Gentrification and the disruption that follows fuel controversy in cities and neighborhoods across the country — and Washington and Navy Yard have been no exceptions.

But the Nationals organization works to integrate itself into the community.

The team this year launched an initiative in STEM (science, technology, engineering and math) efforts in local schools and sponsors the D.C. Public Library’s summer reading program. The Nationals also donate baseball uniform hats and tops to about 16,000 boys and girls in the region each year.

“We’re as an institution in a relationship with the community and relationship with the city, and we like to think that we’re a central part of the Washington, D.C., experience,” said Valerie Camillo, the team’s revenue and marketing officer. “Having our players, having our organization embedded in the community, interacting with the community is just part of what we think our responsibility is as an organization and a team.”

Local employees like Ms. Hill and Mr. Griffin, the Big Stick bartender, have seen a reduction in crime.

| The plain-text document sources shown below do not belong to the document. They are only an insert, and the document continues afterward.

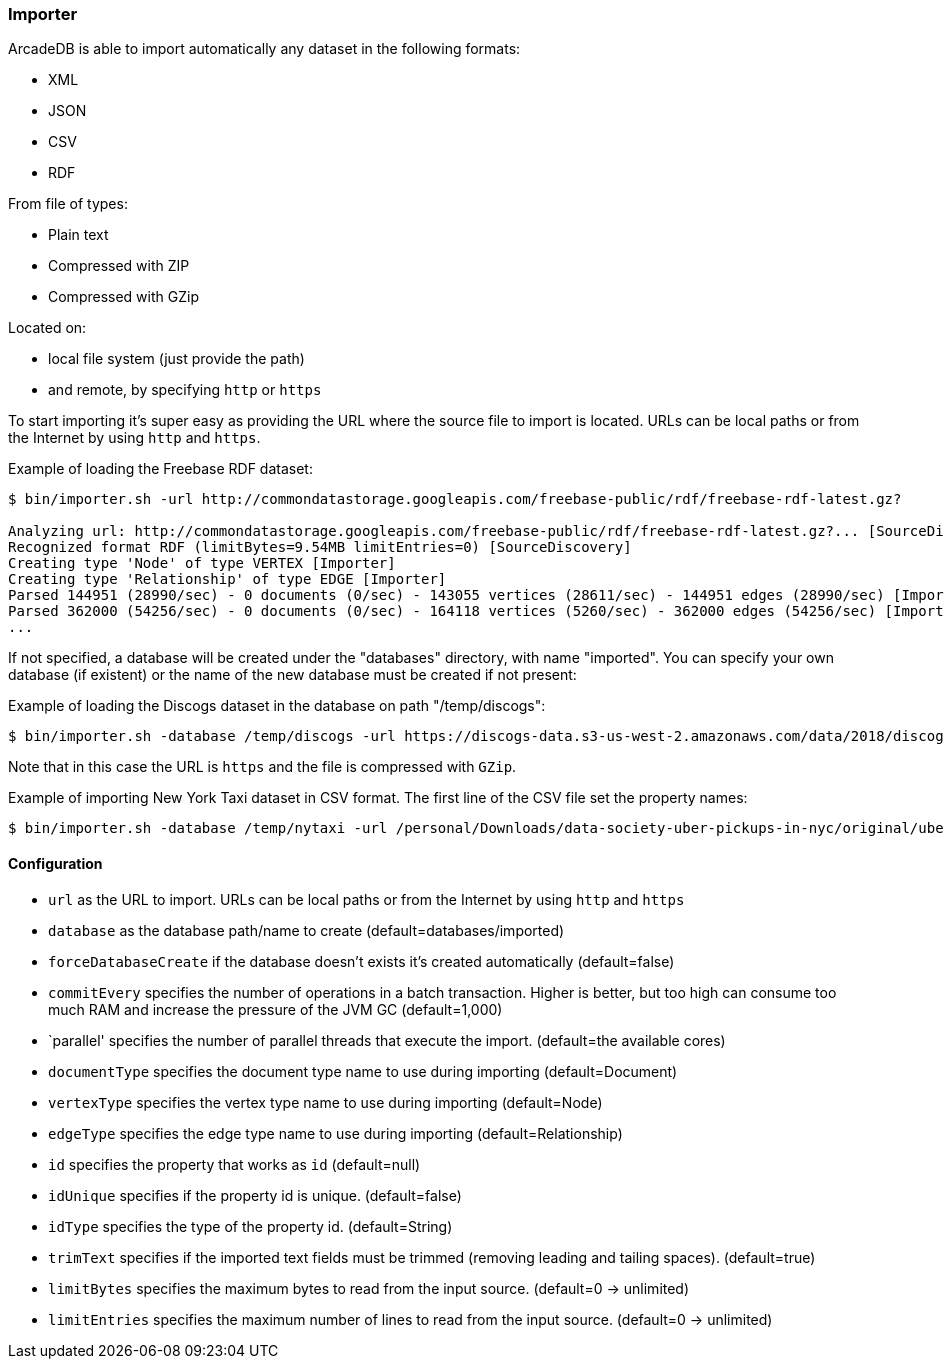 
=== Importer

ArcadeDB is able to import automatically any dataset in the following formats:

- XML
- JSON
- CSV
- RDF

From file of types:

- Plain text
- Compressed with ZIP
- Compressed with GZip

Located on:

- local file system (just provide the path)
- and remote, by specifying `http` or `https`

To start importing it's super easy as providing the URL where the source file to import is located. URLs can be local paths or from the Internet by using `http` and `https`.

Example of loading the Freebase RDF dataset:

```
$ bin/importer.sh -url http://commondatastorage.googleapis.com/freebase-public/rdf/freebase-rdf-latest.gz?

Analyzing url: http://commondatastorage.googleapis.com/freebase-public/rdf/freebase-rdf-latest.gz?... [SourceDiscovery]
Recognized format RDF (limitBytes=9.54MB limitEntries=0) [SourceDiscovery]
Creating type 'Node' of type VERTEX [Importer]
Creating type 'Relationship' of type EDGE [Importer]
Parsed 144951 (28990/sec) - 0 documents (0/sec) - 143055 vertices (28611/sec) - 144951 edges (28990/sec) [Importer]
Parsed 362000 (54256/sec) - 0 documents (0/sec) - 164118 vertices (5260/sec) - 362000 edges (54256/sec) [Importer]
...
```

If not specified, a database will be created under the "databases" directory, with name "imported". You can specify your own database (if existent) or the name of the new database must be created if not present:

Example of loading the Discogs dataset in the database on path "/temp/discogs":

```
$ bin/importer.sh -database /temp/discogs -url https://discogs-data.s3-us-west-2.amazonaws.com/data/2018/discogs_20180901_releases.xml.gz
```

Note that in this case the URL is `https` and the file is compressed with `GZip`.

Example of importing New York Taxi dataset in CSV format. The first line of the CSV file set the property names:

```
$ bin/importer.sh -database /temp/nytaxi -url /personal/Downloads/data-society-uber-pickups-in-nyc/original/uber-raw-data-april-15.csv/uber-raw-data-april-15.csv
```


==== Configuration

- `url` as the URL to import. URLs can be local paths or from the Internet by using `http` and `https`
- `database` as the database path/name to create (default=databases/imported)
- `forceDatabaseCreate` if the database doesn't exists it's created automatically (default=false)
- `commitEvery` specifies the number of operations in a batch transaction. Higher is better, but too high can consume too much RAM and increase the pressure of the JVM GC  (default=1,000)
- `parallel' specifies the number of parallel threads that execute the import.  (default=the available cores)
- `documentType` specifies the document type name to use during importing (default=Document)
- `vertexType` specifies the vertex type name to use during importing (default=Node)
- `edgeType` specifies the edge type name to use during importing (default=Relationship)
- `id` specifies the property that works as `id` (default=null)
- `idUnique` specifies if the property id is unique. (default=false)
- `idType` specifies the type of the property id. (default=String)
- `trimText` specifies if the imported text fields must be trimmed (removing leading and tailing spaces). (default=true)
- `limitBytes` specifies the maximum bytes to read from the input source. (default=0 -> unlimited)
- `limitEntries` specifies the maximum number of lines to read from the input source. (default=0 -> unlimited)
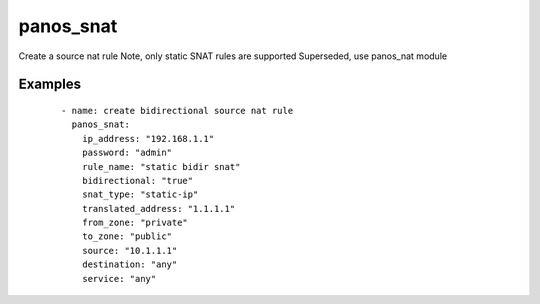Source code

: .. _panos_snat:

panos_snat
``````````````````````````````

Create a source nat rule 
Note, only static SNAT rules are supported 
Superseded, use panos_nat module 

.. raw:: html

    <table>
    <tr>
    <th class="head">parameter</th>
    <th class="head">required</th>
    <th class="head">default</th>
    <th class="head">choices</th>
    <th class="head">comments</th>
    </tr>
        <tr>
    <td>username</td>
    <td>no</td>
    <td>admin</td>
    <td><ul></ul></td>
    <td>username for authentication</td>
    </tr>
        <tr>
    <td>translated_address</td>
    <td>no</td>
    <td></td>
    <td><ul></ul></td>
    <td>translated address</td>
    </tr>
        <tr>
    <td>to_zone</td>
    <td>yes</td>
    <td></td>
    <td><ul></ul></td>
    <td>destination zone</td>
    </tr>
        <tr>
    <td>service</td>
    <td>no</td>
    <td>any</td>
    <td><ul></ul></td>
    <td>service</td>
    </tr>
        <tr>
    <td>snat_type</td>
    <td>yes</td>
    <td></td>
    <td><ul></ul></td>
    <td>type of SNAT</td>
    </tr>
        <tr>
    <td>rule_name</td>
    <td>yes</td>
    <td></td>
    <td><ul></ul></td>
    <td>name of the SNAT rule</td>
    </tr>
        <tr>
    <td>ip_address</td>
    <td>yes</td>
    <td></td>
    <td><ul></ul></td>
    <td>IP address (or hostname) of PAN-OS device</td>
    </tr>
        <tr>
    <td>interface_address_if</td>
    <td>no</td>
    <td></td>
    <td><ul></ul></td>
    <td>interface for dynamic-ip-and-port interface address NAT rules</td>
    </tr>
        <tr>
    <td>destination</td>
    <td>no</td>
    <td>any</td>
    <td><ul></ul></td>
    <td>destination address</td>
    </tr>
        <tr>
    <td>from_zone</td>
    <td>yes</td>
    <td></td>
    <td><ul></ul></td>
    <td>source zone</td>
    </tr>
        <tr>
    <td>source</td>
    <td>no</td>
    <td>any</td>
    <td><ul></ul></td>
    <td>source address</td>
    </tr>
        <tr>
    <td>bidirectional</td>
    <td>no</td>
    <td></td>
    <td><ul></ul></td>
    <td>whether the SNAT should be bidirectional</td>
    </tr>
        <tr>
    <td>commit</td>
    <td>no</td>
    <td>True</td>
    <td><ul></ul></td>
    <td>commit if changed</td>
    </tr>
        <tr>
    <td>password</td>
    <td>yes</td>
    <td></td>
    <td><ul></ul></td>
    <td>password for authentication</td>
    </tr>
        <tr>
    <td>interface_address_ip</td>
    <td>no</td>
    <td></td>
    <td><ul></ul></td>
    <td>IP address for dynamic-ip-and-port interface address NAT rules</td>
    </tr>
        </table>

Examples
--------

 ::

    
    - name: create bidirectional source nat rule
      panos_snat:
        ip_address: "192.168.1.1"
        password: "admin"
        rule_name: "static bidir snat"
        bidirectional: "true"
        snat_type: "static-ip"
        translated_address: "1.1.1.1"
        from_zone: "private"
        to_zone: "public"
        source: "10.1.1.1"
        destination: "any"
        service: "any"
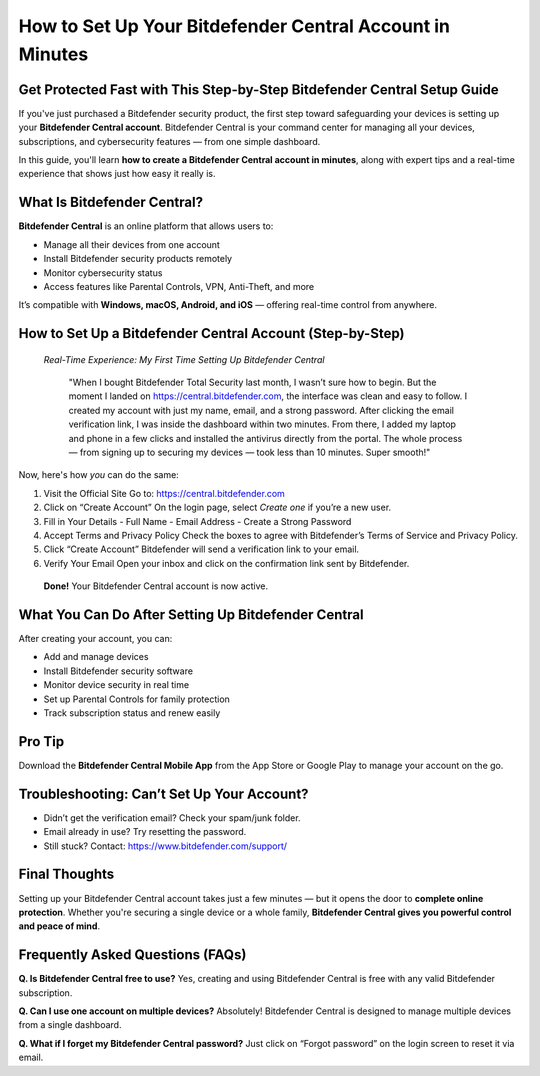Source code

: How to Set Up Your Bitdefender Central Account in Minutes
==========================================================

.. image:: get.jpg
   :alt: Bitdefender Central
   :target: https://bitdefendercentral.godaddysites.com/

Get Protected Fast with This Step-by-Step Bitdefender Central Setup Guide
--------------------------------------------------------------------------

If you've just purchased a Bitdefender security product, the first step toward safeguarding your devices is setting up your **Bitdefender Central account**. Bitdefender Central is your command center for managing all your devices, subscriptions, and cybersecurity features — from one simple dashboard.

In this guide, you'll learn **how to create a Bitdefender Central account in minutes**, along with expert tips and a real-time experience that shows just how easy it really is.

What Is Bitdefender Central?
----------------------------

**Bitdefender Central** is an online platform that allows users to:

- Manage all their devices from one account
- Install Bitdefender security products remotely
- Monitor cybersecurity status
- Access features like Parental Controls, VPN, Anti-Theft, and more

It’s compatible with **Windows, macOS, Android, and iOS** — offering real-time control from anywhere.

How to Set Up a Bitdefender Central Account (Step-by-Step)
-----------------------------------------------------------

 *Real-Time Experience: My First Time Setting Up Bitdefender Central*

    "When I bought Bitdefender Total Security last month, I wasn’t sure how to begin. But the moment I landed on https://central.bitdefender.com, the interface was clean and easy to follow. I created my account with just my name, email, and a strong password. After clicking the email verification link, I was inside the dashboard within two minutes. From there, I added my laptop and phone in a few clicks and installed the antivirus directly from the portal. The whole process — from signing up to securing my devices — took less than 10 minutes. Super smooth!"

Now, here's how *you* can do the same:

1. Visit the Official Site  
   Go to: https://central.bitdefender.com

2. Click on “Create Account”  
   On the login page, select *Create one* if you’re a new user.

3. Fill in Your Details  
   - Full Name  
   - Email Address  
   - Create a Strong Password

4. Accept Terms and Privacy Policy  
   Check the boxes to agree with Bitdefender’s Terms of Service and Privacy Policy.

5. Click “Create Account”  
   Bitdefender will send a verification link to your email.

6. Verify Your Email  
   Open your inbox and click on the confirmation link sent by Bitdefender.

 **Done!** Your Bitdefender Central account is now active.

What You Can Do After Setting Up Bitdefender Central
-----------------------------------------------------

After creating your account, you can:

-  Add and manage devices
-  Install Bitdefender security software
-  Monitor device security in real time
-  Set up Parental Controls for family protection
-  Track subscription status and renew easily

Pro Tip
--------

Download the **Bitdefender Central Mobile App** from the App Store or Google Play to manage your account on the go.

Troubleshooting: Can’t Set Up Your Account?
--------------------------------------------

- Didn’t get the verification email? Check your spam/junk folder.
- Email already in use? Try resetting the password.
- Still stuck? Contact: https://www.bitdefender.com/support/

Final Thoughts
---------------

Setting up your Bitdefender Central account takes just a few minutes — but it opens the door to **complete online protection**. Whether you're securing a single device or a whole family, **Bitdefender Central gives you powerful control and peace of mind**.

Frequently Asked Questions (FAQs)
----------------------------------

**Q. Is Bitdefender Central free to use?**  
Yes, creating and using Bitdefender Central is free with any valid Bitdefender subscription.

**Q. Can I use one account on multiple devices?**  
Absolutely! Bitdefender Central is designed to manage multiple devices from a single dashboard.

**Q. What if I forget my Bitdefender Central password?**  
Just click on “Forgot password” on the login screen to reset it via email.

And the ballpark’s opening coincided with the renewed effort to clean the Anacostia.

“We like to call the Anacostia River corridor our version of Rock Creek Park on this side of the city,” Mr. Stevens said.

In “Casey at the Bat,” Ernest Thayer wrote about “that hope which springs eternal in the human breast.”

Hope — it’s part of what unites the thousands of Nationals fans who will fill the stands Thursday and through the summer. For many people who live and work in the shadow of Nationals Park, “hope” is also a fair and familiar summation of what baseball, overall, has meant to the neighborhood.